▸ Work instructions: Below are some entries. Repeat exactly the lines from the one with "left ankle: (655, 513, -24)" through the one with "right ankle: (1046, 541, 18)", and only those.

*** Opening of The records ***

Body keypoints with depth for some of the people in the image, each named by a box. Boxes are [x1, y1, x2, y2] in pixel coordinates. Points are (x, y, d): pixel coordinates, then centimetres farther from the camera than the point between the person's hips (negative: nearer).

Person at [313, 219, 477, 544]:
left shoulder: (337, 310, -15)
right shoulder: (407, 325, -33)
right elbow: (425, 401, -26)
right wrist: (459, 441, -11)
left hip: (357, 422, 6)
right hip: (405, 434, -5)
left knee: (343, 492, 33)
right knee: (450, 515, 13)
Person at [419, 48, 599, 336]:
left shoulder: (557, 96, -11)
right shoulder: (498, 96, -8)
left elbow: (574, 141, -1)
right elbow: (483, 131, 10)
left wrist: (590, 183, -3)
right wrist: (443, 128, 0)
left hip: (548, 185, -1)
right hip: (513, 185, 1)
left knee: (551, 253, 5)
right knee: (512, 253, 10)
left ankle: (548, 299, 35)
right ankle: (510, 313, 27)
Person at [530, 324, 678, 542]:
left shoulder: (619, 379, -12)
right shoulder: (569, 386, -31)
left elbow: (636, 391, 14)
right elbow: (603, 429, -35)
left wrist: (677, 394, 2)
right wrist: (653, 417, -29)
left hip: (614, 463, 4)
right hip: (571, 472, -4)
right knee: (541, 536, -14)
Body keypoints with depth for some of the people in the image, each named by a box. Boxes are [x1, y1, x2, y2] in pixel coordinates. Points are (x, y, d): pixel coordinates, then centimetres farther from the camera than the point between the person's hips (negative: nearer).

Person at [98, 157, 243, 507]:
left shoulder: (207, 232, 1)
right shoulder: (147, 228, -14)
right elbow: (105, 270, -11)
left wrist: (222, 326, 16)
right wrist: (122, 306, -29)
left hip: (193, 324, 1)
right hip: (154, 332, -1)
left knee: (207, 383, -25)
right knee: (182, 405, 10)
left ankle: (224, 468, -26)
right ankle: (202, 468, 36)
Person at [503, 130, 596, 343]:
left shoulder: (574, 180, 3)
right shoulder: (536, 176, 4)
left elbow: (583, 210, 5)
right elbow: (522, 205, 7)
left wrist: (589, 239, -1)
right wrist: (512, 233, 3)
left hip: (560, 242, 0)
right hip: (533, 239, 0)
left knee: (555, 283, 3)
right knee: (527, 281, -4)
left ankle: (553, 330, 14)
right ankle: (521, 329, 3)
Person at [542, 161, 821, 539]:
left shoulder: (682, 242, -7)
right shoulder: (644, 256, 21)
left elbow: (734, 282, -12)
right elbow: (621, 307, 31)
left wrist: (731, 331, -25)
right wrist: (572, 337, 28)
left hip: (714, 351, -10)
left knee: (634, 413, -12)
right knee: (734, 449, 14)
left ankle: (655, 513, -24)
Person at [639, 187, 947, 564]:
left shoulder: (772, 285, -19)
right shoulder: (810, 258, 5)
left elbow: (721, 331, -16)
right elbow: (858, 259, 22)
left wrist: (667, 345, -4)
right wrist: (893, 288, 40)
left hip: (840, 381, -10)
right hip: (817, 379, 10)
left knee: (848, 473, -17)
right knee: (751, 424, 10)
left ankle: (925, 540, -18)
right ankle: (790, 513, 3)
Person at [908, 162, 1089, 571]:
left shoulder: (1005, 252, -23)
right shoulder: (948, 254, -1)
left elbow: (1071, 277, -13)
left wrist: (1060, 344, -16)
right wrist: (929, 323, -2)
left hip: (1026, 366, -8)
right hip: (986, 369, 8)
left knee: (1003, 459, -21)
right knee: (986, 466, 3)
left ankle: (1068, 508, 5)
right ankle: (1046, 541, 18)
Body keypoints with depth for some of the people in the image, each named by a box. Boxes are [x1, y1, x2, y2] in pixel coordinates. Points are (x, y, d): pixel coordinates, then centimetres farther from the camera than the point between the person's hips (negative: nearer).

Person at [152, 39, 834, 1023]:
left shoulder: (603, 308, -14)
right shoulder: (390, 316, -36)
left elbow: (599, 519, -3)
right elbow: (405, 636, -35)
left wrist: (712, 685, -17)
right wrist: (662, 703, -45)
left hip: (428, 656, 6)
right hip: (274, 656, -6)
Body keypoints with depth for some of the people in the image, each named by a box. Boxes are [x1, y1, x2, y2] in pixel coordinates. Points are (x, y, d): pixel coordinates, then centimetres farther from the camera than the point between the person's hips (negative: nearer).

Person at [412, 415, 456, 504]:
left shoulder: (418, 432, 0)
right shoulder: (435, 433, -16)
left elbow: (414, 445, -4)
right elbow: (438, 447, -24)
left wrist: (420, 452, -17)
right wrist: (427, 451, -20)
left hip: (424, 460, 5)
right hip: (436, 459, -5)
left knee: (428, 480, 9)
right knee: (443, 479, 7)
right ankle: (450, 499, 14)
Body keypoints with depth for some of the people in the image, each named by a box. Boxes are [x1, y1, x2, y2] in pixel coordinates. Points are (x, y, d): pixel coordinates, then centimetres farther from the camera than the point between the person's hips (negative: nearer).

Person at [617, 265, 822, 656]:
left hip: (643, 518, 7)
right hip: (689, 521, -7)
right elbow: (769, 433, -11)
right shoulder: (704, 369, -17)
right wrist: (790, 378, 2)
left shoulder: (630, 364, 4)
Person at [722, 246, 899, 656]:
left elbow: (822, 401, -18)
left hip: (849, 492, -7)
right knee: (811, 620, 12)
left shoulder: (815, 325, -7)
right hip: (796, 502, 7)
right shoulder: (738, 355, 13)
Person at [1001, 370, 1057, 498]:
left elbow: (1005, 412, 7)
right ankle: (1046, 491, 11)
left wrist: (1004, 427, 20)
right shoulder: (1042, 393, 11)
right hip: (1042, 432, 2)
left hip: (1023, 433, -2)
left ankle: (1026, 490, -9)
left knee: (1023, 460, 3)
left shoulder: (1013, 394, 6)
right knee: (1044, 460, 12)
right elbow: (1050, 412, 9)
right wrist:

*** Close of The records ***

▸ Exercise result:
left ankle: (655, 513, -24)
Person at [639, 187, 947, 564]:
left shoulder: (772, 285, -19)
right shoulder: (810, 258, 5)
left elbow: (721, 331, -16)
right elbow: (858, 259, 22)
left wrist: (667, 345, -4)
right wrist: (893, 288, 40)
left hip: (840, 381, -10)
right hip: (817, 379, 10)
left knee: (848, 473, -17)
right knee: (751, 424, 10)
left ankle: (925, 540, -18)
right ankle: (790, 513, 3)
Person at [908, 162, 1089, 571]:
left shoulder: (1005, 252, -23)
right shoulder: (948, 254, -1)
left elbow: (1071, 277, -13)
left wrist: (1060, 344, -16)
right wrist: (929, 323, -2)
left hip: (1026, 366, -8)
right hip: (986, 369, 8)
left knee: (1003, 459, -21)
right knee: (986, 466, 3)
left ankle: (1068, 508, 5)
right ankle: (1046, 541, 18)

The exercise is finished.